EXERCISE BRIEF
Word for word, restate the listing that follows and leave out the images.

INPUT DATA

>>>>

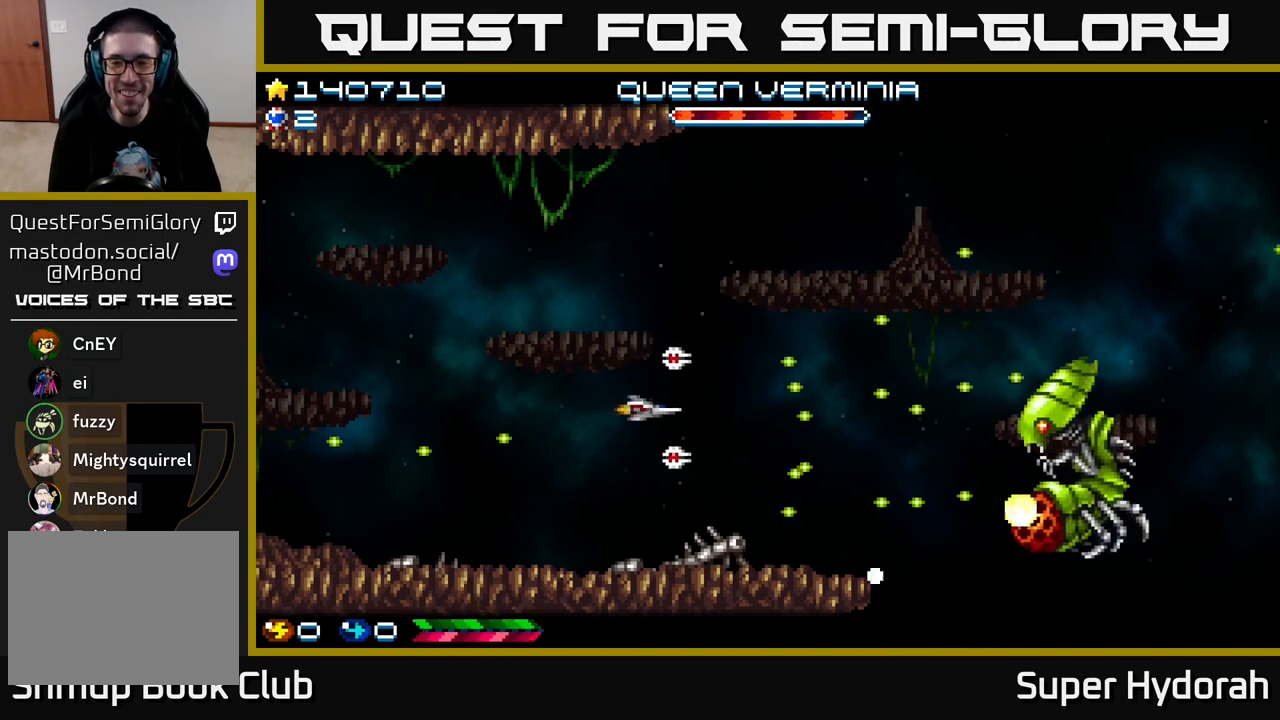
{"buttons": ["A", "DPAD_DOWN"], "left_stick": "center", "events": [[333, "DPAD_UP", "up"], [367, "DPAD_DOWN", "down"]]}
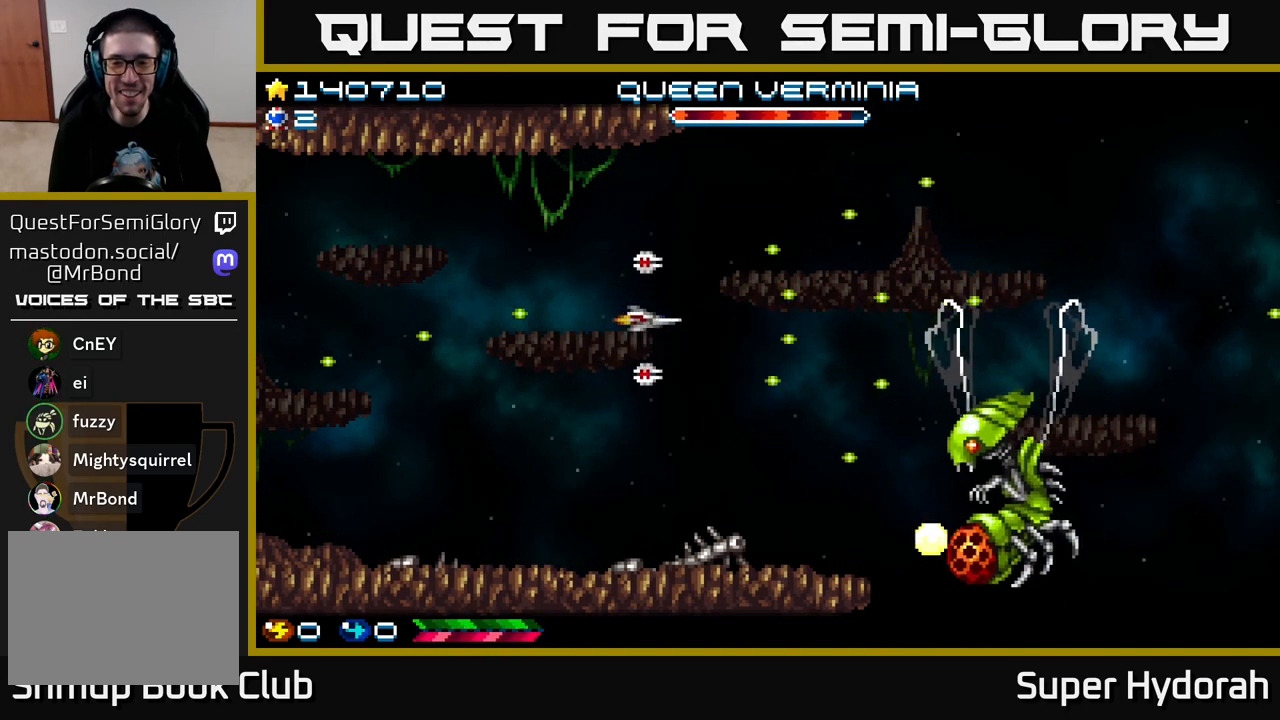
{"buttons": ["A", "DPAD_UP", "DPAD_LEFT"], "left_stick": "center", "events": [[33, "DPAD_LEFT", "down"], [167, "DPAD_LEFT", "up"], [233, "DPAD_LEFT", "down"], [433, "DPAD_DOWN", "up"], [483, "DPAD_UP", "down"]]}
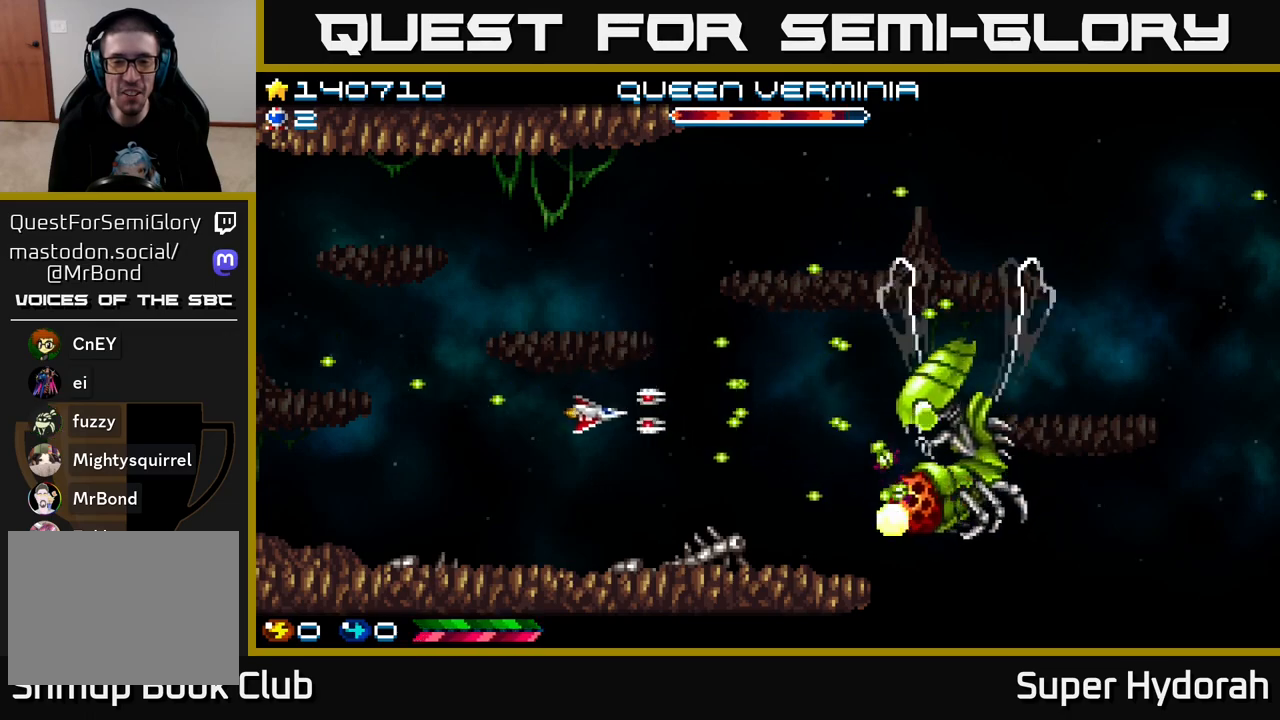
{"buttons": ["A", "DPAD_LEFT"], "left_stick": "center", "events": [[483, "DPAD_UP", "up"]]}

<<<<

ANSWER SPACE
{"buttons": ["A", "DPAD_DOWN"], "left_stick": "center", "events": [[333, "DPAD_UP", "up"], [367, "DPAD_DOWN", "down"]]}
{"buttons": ["A", "DPAD_UP", "DPAD_LEFT"], "left_stick": "center", "events": [[33, "DPAD_LEFT", "down"], [167, "DPAD_LEFT", "up"], [233, "DPAD_LEFT", "down"], [433, "DPAD_DOWN", "up"], [483, "DPAD_UP", "down"]]}
{"buttons": ["A", "DPAD_LEFT"], "left_stick": "center", "events": [[483, "DPAD_UP", "up"]]}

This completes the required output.